> [WORK TASK] Output, exactly and with no pictures, the line that contains "thumb mcp: (402, 256)" and every line that comes after it in the data below, the last one included.

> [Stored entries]
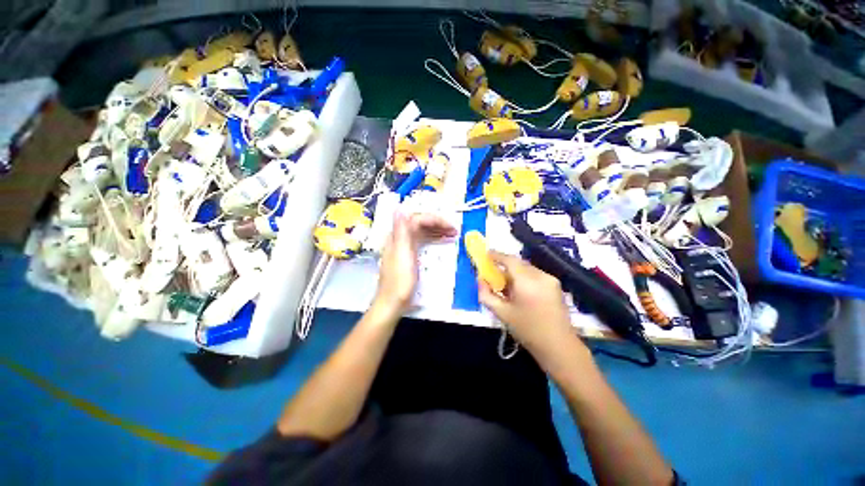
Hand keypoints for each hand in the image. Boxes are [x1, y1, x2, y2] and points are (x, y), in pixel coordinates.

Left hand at [374, 212, 456, 318]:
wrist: (392, 303)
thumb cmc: (399, 282)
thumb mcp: (402, 256)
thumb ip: (402, 232)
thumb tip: (400, 208)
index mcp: (397, 236)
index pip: (417, 219)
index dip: (434, 219)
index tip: (450, 226)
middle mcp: (400, 238)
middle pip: (420, 223)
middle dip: (438, 224)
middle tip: (455, 230)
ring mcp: (404, 247)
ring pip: (422, 232)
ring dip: (437, 231)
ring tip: (453, 234)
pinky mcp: (409, 255)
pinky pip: (423, 241)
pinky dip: (434, 239)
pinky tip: (443, 241)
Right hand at [478, 251, 585, 358]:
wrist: (559, 347)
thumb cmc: (528, 330)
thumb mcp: (502, 313)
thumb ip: (486, 295)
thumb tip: (480, 280)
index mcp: (527, 281)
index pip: (509, 260)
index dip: (497, 255)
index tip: (486, 254)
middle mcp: (540, 275)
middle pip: (519, 263)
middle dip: (505, 265)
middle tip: (493, 272)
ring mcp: (551, 279)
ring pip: (527, 268)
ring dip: (515, 272)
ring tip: (506, 285)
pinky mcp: (556, 285)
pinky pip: (535, 274)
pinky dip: (524, 277)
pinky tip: (520, 290)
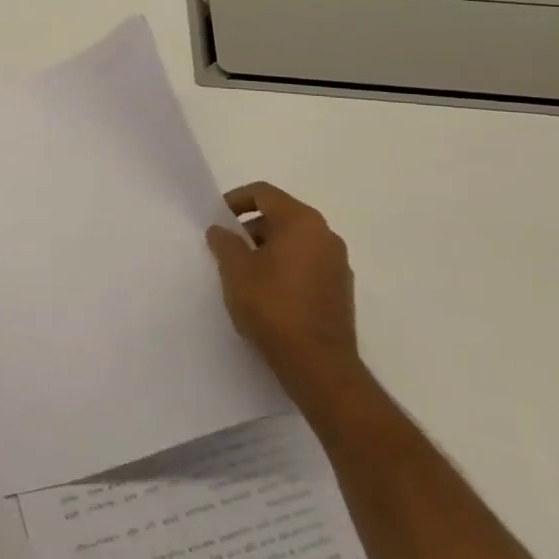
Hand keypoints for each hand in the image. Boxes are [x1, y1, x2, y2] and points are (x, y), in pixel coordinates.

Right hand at [206, 182, 362, 407]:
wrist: (318, 364)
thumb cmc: (272, 306)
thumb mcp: (235, 270)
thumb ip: (225, 242)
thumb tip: (221, 230)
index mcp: (301, 221)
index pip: (264, 193)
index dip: (236, 200)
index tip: (218, 218)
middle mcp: (325, 235)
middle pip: (282, 215)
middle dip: (251, 227)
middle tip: (228, 246)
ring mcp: (338, 264)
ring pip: (296, 241)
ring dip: (269, 248)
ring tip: (244, 271)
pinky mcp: (341, 290)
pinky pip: (308, 264)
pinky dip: (286, 267)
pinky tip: (268, 292)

> [RESULT OF THE EXERCISE]
thumb mcp: (402, 256)
thumb ip: (402, 232)
thumb tip: (400, 208)
index mcp: (397, 236)
index pip: (417, 219)
index dip: (434, 219)
index tip: (450, 226)
middle mcp: (400, 238)
middle pip: (420, 223)
middle dip: (438, 224)
middle tip: (455, 230)
ring mcp: (404, 247)
ring pip: (422, 232)
ring dip: (437, 231)
ring tip: (453, 234)
pinky mcp: (409, 255)
pinky pip: (423, 241)
pinky dip: (434, 239)
pinky tip: (443, 241)
Right hand at [478, 251, 585, 358]:
wrist: (559, 347)
thumb cmc: (528, 330)
thumb mcp: (502, 313)
thumb ip: (486, 295)
thumb tip: (480, 280)
index mcp: (527, 281)
index pip: (509, 260)
index dip: (497, 255)
index tip: (486, 254)
middle mcp: (540, 275)
middle pip: (519, 263)
middle dip: (505, 265)
middle tip: (493, 272)
ring mcp: (551, 279)
ring pip: (527, 268)
ring dip: (515, 272)
ring tip: (506, 285)
pinky mcp: (556, 285)
pinky pip: (535, 274)
pinky dip: (524, 277)
pinky tip: (520, 290)
Hand keypoints for each hand in the image. Boxes are [x1, y1, x2, y2] and points are (x, y), in pixel coordinates.

Right hand at [206, 182, 362, 407]:
wrist: (318, 364)
thumb cmc: (272, 306)
thumb mcp: (235, 270)
thumb ip: (225, 242)
thumb tip: (221, 230)
index mcp: (301, 221)
index pip: (264, 193)
index dip: (236, 200)
index tip: (218, 218)
middle mcp: (325, 235)
middle pip: (282, 215)
middle dip: (251, 227)
middle tip: (228, 246)
ring mcp: (338, 264)
ring pip: (296, 241)
ring dip: (269, 248)
ring tip: (244, 271)
pinky mcp: (341, 290)
pinky pip: (308, 264)
pinky dip: (286, 267)
pinky tip: (268, 292)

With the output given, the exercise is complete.